■ INPUT DATA ■
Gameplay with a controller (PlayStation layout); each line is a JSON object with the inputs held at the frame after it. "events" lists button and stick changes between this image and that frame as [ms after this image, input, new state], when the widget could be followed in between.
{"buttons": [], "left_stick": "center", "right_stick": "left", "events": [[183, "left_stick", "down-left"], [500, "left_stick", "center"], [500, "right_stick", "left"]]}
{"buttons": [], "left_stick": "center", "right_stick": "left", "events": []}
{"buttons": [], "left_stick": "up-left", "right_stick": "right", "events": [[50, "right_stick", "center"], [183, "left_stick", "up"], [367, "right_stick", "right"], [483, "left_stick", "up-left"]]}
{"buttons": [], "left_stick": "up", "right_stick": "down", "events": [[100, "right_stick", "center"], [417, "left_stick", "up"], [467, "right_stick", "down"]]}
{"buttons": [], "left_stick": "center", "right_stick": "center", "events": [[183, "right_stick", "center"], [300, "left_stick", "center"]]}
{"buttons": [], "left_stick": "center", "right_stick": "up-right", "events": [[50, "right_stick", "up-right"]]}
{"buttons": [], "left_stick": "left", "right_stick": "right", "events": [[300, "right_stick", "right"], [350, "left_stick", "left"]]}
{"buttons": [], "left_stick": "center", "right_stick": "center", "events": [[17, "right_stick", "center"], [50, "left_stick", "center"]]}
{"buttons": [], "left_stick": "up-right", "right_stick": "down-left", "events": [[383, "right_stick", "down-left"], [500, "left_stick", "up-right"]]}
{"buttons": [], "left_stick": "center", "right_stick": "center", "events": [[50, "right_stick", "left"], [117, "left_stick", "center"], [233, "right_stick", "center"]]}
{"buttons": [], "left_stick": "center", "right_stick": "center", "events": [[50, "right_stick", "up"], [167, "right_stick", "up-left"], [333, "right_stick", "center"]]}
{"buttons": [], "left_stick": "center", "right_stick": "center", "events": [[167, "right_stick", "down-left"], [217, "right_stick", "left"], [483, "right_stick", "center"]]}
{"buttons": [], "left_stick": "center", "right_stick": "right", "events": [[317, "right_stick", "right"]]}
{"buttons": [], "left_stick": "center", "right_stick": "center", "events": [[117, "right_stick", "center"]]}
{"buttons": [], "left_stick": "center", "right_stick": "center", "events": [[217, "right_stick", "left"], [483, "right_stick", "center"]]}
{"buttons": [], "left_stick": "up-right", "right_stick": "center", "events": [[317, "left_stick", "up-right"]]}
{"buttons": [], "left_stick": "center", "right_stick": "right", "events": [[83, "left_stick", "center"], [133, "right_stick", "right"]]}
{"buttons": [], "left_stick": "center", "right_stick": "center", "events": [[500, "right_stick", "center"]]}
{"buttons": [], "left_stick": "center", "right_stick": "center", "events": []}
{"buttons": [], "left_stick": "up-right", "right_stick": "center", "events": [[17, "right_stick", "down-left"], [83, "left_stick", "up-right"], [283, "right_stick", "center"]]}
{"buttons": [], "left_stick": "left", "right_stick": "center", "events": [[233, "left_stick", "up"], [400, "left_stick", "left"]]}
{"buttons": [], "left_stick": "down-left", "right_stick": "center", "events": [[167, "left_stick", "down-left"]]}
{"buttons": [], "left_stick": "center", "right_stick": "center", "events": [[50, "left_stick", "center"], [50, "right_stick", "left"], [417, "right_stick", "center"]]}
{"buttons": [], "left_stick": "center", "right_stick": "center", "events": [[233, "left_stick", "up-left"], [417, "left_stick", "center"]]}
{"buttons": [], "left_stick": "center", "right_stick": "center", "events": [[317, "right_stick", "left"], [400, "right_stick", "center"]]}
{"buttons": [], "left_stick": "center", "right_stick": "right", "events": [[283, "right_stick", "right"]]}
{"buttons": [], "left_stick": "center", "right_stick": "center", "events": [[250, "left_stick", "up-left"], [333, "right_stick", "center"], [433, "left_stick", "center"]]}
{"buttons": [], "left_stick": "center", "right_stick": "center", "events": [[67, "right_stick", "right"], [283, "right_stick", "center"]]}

■ ASSIGNMENT ■
Going through the entries, return every line holding the word "down".

■ ANSWER TO THIS EXERCISE ■
{"buttons": [], "left_stick": "center", "right_stick": "left", "events": [[183, "left_stick", "down-left"], [500, "left_stick", "center"], [500, "right_stick", "left"]]}
{"buttons": [], "left_stick": "up", "right_stick": "down", "events": [[100, "right_stick", "center"], [417, "left_stick", "up"], [467, "right_stick", "down"]]}
{"buttons": [], "left_stick": "up-right", "right_stick": "down-left", "events": [[383, "right_stick", "down-left"], [500, "left_stick", "up-right"]]}
{"buttons": [], "left_stick": "center", "right_stick": "center", "events": [[167, "right_stick", "down-left"], [217, "right_stick", "left"], [483, "right_stick", "center"]]}
{"buttons": [], "left_stick": "up-right", "right_stick": "center", "events": [[17, "right_stick", "down-left"], [83, "left_stick", "up-right"], [283, "right_stick", "center"]]}
{"buttons": [], "left_stick": "down-left", "right_stick": "center", "events": [[167, "left_stick", "down-left"]]}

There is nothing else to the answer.